In other words, Jabil’s ability to turn revenue into real profit is severely limited. That’s especially concerning in a business so tied to cyclical sectors like electronics and automotive manufacturing, where margins can evaporate quickly when demand slows.

Financial Stability: The Bright Spot

To its credit, Jabil’s balance sheet is solid. Debt stands at around $3 billion, well supported by a market cap of roughly $22 billion. Its debt-to-equity ratio near 15% is comfortably below the market average, and the company holds about $2 billion in cash, giving it a healthy 10% cash-to-assets ratio.

This financial cushion gives Jabil some flexibility to invest, repurchase stock, or weather short-term headwinds — though it doesn’t fix its structural profitability issues.

Downturn Resilience: Historically Weak

Jabil’s stock history tells a story of volatility. During the 2022 inflation shock, JBL fell about 29%, worse than the S&P 500’s 25% drop, though it bounced back faster. In the 2020 pandemic selloff, it plunged 57%, recovering only after nine months — again, a deeper hit than the market average.

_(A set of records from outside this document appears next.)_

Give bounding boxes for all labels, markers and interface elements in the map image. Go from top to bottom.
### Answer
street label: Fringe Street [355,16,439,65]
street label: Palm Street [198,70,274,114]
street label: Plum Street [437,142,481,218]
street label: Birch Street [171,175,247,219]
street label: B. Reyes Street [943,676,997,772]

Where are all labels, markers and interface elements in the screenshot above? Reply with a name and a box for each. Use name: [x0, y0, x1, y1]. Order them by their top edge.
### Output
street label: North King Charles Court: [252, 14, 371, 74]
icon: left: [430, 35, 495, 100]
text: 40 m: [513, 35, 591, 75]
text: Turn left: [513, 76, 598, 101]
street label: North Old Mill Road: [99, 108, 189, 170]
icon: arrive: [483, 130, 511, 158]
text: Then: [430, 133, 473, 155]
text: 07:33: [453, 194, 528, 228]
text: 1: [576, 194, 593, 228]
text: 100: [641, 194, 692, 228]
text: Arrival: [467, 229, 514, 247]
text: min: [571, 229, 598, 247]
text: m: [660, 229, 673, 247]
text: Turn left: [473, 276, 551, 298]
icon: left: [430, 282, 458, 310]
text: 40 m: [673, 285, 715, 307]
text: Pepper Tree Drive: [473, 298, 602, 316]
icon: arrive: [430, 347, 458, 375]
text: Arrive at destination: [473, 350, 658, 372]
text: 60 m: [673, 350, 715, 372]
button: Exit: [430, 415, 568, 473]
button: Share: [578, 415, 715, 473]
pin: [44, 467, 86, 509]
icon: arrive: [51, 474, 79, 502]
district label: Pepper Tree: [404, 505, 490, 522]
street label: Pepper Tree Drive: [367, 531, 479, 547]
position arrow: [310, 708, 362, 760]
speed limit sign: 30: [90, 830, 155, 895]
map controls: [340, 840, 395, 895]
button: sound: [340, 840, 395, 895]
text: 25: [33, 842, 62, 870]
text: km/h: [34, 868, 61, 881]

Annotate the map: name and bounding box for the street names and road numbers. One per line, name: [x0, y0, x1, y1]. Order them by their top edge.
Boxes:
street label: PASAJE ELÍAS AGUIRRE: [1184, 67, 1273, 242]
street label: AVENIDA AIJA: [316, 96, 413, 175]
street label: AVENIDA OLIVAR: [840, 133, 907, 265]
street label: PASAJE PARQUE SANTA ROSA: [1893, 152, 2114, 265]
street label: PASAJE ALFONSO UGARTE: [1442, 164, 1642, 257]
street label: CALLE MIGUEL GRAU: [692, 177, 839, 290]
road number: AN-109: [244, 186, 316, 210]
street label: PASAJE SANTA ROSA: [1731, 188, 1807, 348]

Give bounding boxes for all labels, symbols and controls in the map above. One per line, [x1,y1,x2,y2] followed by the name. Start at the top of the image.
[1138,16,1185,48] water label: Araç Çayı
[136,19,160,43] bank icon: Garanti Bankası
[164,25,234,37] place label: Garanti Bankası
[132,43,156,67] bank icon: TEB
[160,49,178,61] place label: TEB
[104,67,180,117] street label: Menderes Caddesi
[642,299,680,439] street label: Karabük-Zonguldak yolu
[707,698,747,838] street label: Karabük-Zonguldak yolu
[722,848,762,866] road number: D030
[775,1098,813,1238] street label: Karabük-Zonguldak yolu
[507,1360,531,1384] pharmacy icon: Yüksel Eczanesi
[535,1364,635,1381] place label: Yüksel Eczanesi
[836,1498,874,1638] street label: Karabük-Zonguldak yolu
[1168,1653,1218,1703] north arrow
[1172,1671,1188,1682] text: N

During the 2008 financial crisis, Jabil lost a staggering 89% of its value, taking nearly a decade to regain its pre-crisis levels. Read JBL Dip Buyer Analyses to see how the stock has recovered from sharp dips in the past.

Yes, it has always recovered — but those drawdowns highlight just how sensitive the stock is to economic cycles and supply chain disruptions.

Bottom Line

At face value, Jabil’s fundamentals don’t justify its rally. The valuation may be “moderate,” but it’s not cheap given the company’s weak growth, razor-thin margins, and uneven operating performance. Financial stability is a plus, but downturn resilience remains a clear weakness.

That’s why, despite the recent excitement around AI-driven demand and share buybacks, the stock looks unattractive from a risk-reward standpoint.

If you’re drawn to the AI manufacturing theme, Jabil might feel like a proxy play — but you’re still betting on a cyclical, low-margin business in an unpredictable global environment.